Why quality assurance and requirements matter more in the age of AI agents
Why fast code production is not enough, and why requirements engineering, test strategy, risk assessment, and quality awareness become more important in AI-assisted development.
The bottleneck is shifting
For many years, software projects focused heavily on one thing: delivering functionality as quickly as possible. With Scrum, short iterations, and working code, speed became a central success factor. That made sense, because software first had to be created at a usable pace.
AI agents are changing that picture. It is now much easier to produce a large amount of code in a short time. An AI agent can structure tasks, suggest code, create tests, and even implement complete parts of a feature.

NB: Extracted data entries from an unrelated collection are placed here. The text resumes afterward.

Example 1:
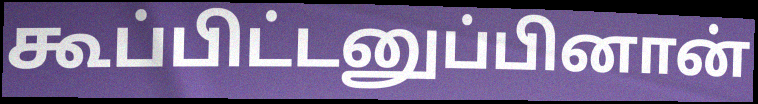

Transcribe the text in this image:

கூப்பிட்டனுப்பினான்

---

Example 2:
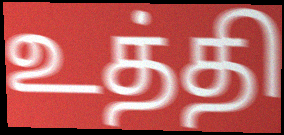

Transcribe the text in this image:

உத்தி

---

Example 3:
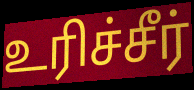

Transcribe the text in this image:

உரிச்சீர்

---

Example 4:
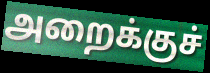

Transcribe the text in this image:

அறைக்குச்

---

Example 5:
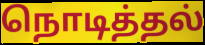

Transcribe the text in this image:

நொடித்தல்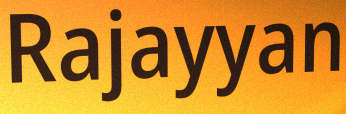
Rajayyan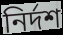
নির্দশ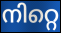
നിറ്റെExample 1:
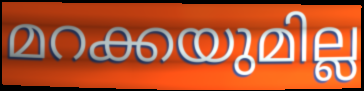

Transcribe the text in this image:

മറക്കയുമില്ല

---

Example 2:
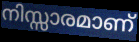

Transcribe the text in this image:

നിസ്സാരമാണ്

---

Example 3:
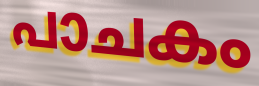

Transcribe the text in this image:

പാചകം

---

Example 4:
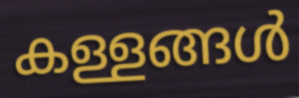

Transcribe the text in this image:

കള്ളങ്ങൾ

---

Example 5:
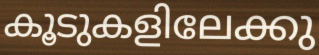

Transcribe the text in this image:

കൂടുകളിലേക്കു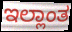
ಇಲ್ಲಾಂತ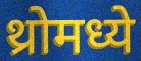
थ्रोमध्येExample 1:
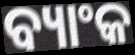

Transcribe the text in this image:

ବ୍ୟାଂକ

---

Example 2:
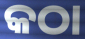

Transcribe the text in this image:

କଠା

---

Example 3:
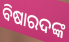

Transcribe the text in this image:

ବିଷାରଦଙ୍କ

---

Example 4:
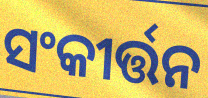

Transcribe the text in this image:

ସଂକୀର୍ତ୍ତନ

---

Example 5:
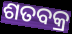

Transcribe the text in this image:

ଶତବକ୍ର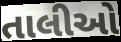
તાલીઓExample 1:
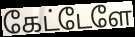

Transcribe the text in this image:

கேட்டேளே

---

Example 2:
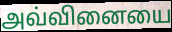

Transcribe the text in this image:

அவ்வினையை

As a result, the real bottleneck shifts. Pure code production is no longer the critical point. The more important question is whether what gets delivered is actually correct from a business perspective, robust, secure, and maintainable.
Faster code also means faster risk
When systems are developed faster, the risk also increases that defects, misunderstandings, or incorrect domain assumptions enter the software faster. AI can accelerate a lot, but it does not automatically understand the business context, the real requirements, or the consequences of a wrong implementation.

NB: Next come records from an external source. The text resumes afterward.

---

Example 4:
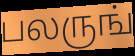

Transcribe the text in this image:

பலருங்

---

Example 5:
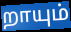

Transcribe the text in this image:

றாயும்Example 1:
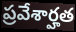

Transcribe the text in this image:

ప్రవేశార్హత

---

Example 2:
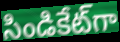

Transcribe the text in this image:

సిండికేట్‌గా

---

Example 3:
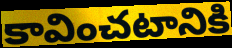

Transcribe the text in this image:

కావించటానికి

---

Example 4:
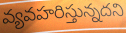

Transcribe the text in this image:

వ్యవహరిస్తున్నదని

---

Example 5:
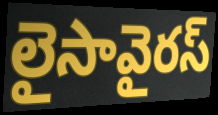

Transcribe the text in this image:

లైసావైరస్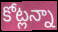
కోట్లన్నా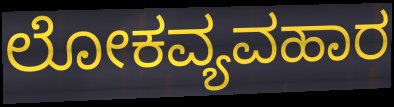
ಲೋಕವ್ಯವಹಾರ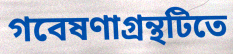
গবেষণাগ্রন্থটিতেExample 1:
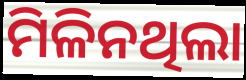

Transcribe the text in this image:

ମିଳିନଥିଲା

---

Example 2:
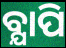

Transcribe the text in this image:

ବ୍ଯାପି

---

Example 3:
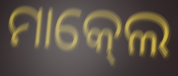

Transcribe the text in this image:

ମାକ୍‍ଲେ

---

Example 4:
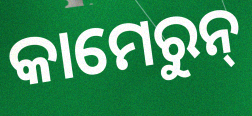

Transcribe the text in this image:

କାମେରୁନ୍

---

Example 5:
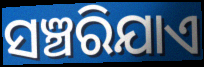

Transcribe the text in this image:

ସଞ୍ଚରିଯାଏ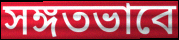
সঙ্গতভাবে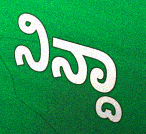
ನಿನ್ದಾ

That is exactly why quality assurance and requirements engineering become more important than before. AI optimizes for output, not for responsibility. It can produce plausible solutions, but it does not guarantee that the solution is correct, compliant, or sustainable in production.

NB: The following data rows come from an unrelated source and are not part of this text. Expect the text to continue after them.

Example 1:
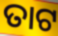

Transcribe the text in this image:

ତାଟ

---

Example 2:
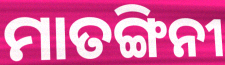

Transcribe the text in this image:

ମାତଙ୍ଗିନୀ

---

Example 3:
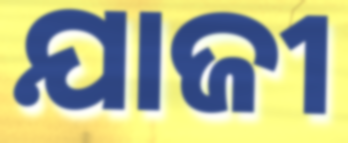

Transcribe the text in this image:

ଯାଜୀ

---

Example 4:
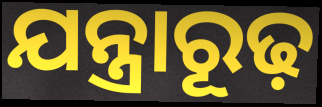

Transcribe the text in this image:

ଯନ୍ତ୍ରାରୂଢ଼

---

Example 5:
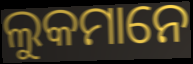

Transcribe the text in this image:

The issue is not that AI agents are bad. The issue is that their speed makes professional steering even more necessary. The faster implementation becomes, the clearer the target state, boundaries, and quality standards need to be.
Requirements engineering creates domain clarity
In this environment, requirements engineering makes clear what the system is actually supposed to do. Which business logic has to be considered? Which constraints apply? Which risks, dependencies, and exceptions exist? How do we know that the solution is truly good?
These questions can feel slower than immediate implementation. In AI-assisted development, however, they are an accelerator. They prevent agents from moving quickly in the wrong direction based on unclear assumptions.
Good requirements are therefore more than documentation. They are a steering mechanism. They make expectations explicit, give AI agents better work instructions, and create a foundation for validation, acceptance, and later maintenance.
Quality assurance becomes a control function
Quality assurance ensures that implementation is not only fast, but reliable. Especially in AI-assisted development, teams need more attention on test strategy, risk assessment, traceability, acceptance, and monitoring.
When code is created automatically and in large volume, it is no longer enough to focus on speed. Teams need structure, control, and quality awareness: which areas are critical? Which tests need to be automated? Which business scenarios require manual validation? Which changes must remain especially traceable?
That makes QA more strategic, not less relevant. It helps teams make AI-agent productivity usable without losing control over quality, security, and domain correctness.
The role of QA and requirements is changing
The role of test managers, quality engineers, and requirements experts is therefore changing fundamentally. They are no longer only the people who check at the end whether something works. They become the people who create the frame in which fast creation can actually become good software.
That includes formulating requirements precisely, making acceptance criteria testable, surfacing risks early, and critically evaluating AI-generated results. The point is less about control for its own sake and more about steerability.
AI agents need exactly that steerability. Without domain guardrails, they can look productive while still creating the wrong solution. With clear requirements and strong QA, they become tools that genuinely improve delivery capability.
Conclusion
In the future, project success will not be determined only by the ability to produce as much code as possible. The decisive capability will be ensuring domain clarity, quality, and steerability.
AI agents make development faster. That is exactly why requirements engineering and quality assurance need to become stronger. They ensure that speed does not merely create output, but robust, secure, and domain-correct software.
Speed remains important. But in the age of AI agents, quality matters more than ever.